In a Twitter message, Trump described Senator Chuck Schumer (D–New York) as the “head clown” leading the Democrats, saying he and the party “know how bad Obamacare is and what a mess they are in.”

“Instead of working to fix it, they do the typical political thing and BLAME,” Trump wrote. “The fact is ObamaCare was a lie from the beginning. ‘Keep you doctor, keep your plan!’ It is time for Republicans & Democrats to get together and come up with a healthcare plan that really works—much less expensive & FAR BETTER!”

For his part, Schumer warned that rolling back the PPACA would “make America sick again.”

President Obama has advised House Democrats not to help Republicans repeal the act or to provide any political support for a GOP plan that would increase the number of uninsured Americans, according to the Journal report.

The PPACA was passed in 2010 with no support from Republicans.

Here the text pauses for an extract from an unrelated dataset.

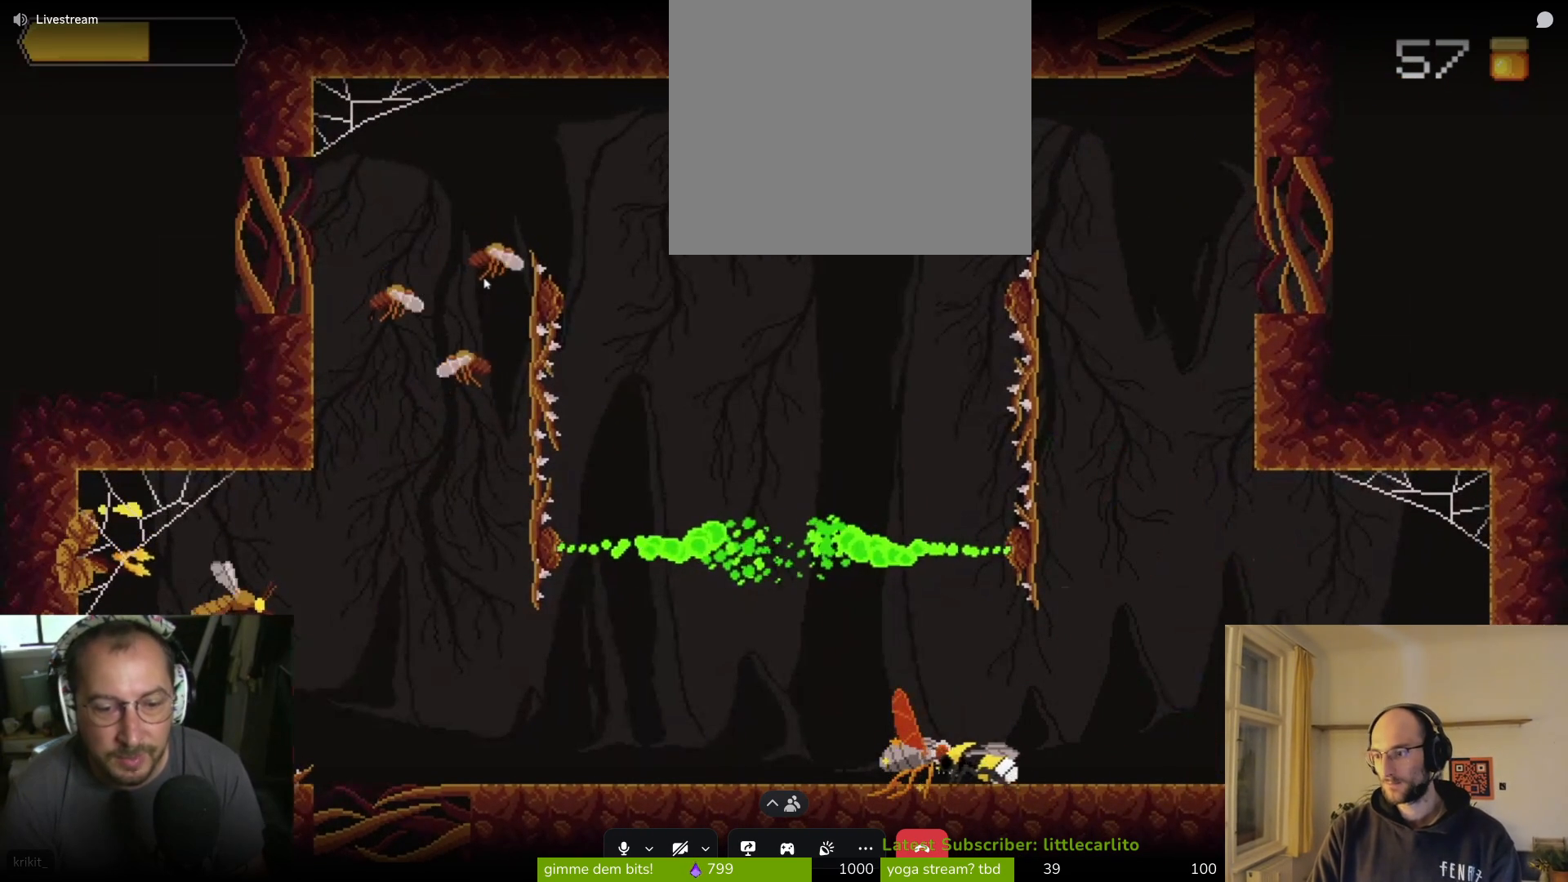
{"buttons": [], "left_stick": "left", "right_stick": "center", "events": [[67, "R1", "down"], [133, "CROSS", "down"], [167, "R1", "up"], [233, "CROSS", "up"]]}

Handouts distributed by a team representing Vice President-elect Mike Pence emphasized that Democrats should shoulder political responsibility for any disruptive changes that come from repeal of the PPACA. To ensure that Republicans don’t get blamed for any fallout, Pence warned that they can’t allow the changes to “sow chaos” in the insurance marketplace.

The budget bill that is a vehicle for dismantling the PPACA has cleared its first procedural hurdle in the Senate. But one GOP senator, Rand Paul of Kentucky, voted with the Democrats. The GOP’s repeal movement is endangered if more Republicans defect, and other Senate Republicans have voiced concerns over repealing the act before the GOP has settled on a plan to replace it, according to the Journal.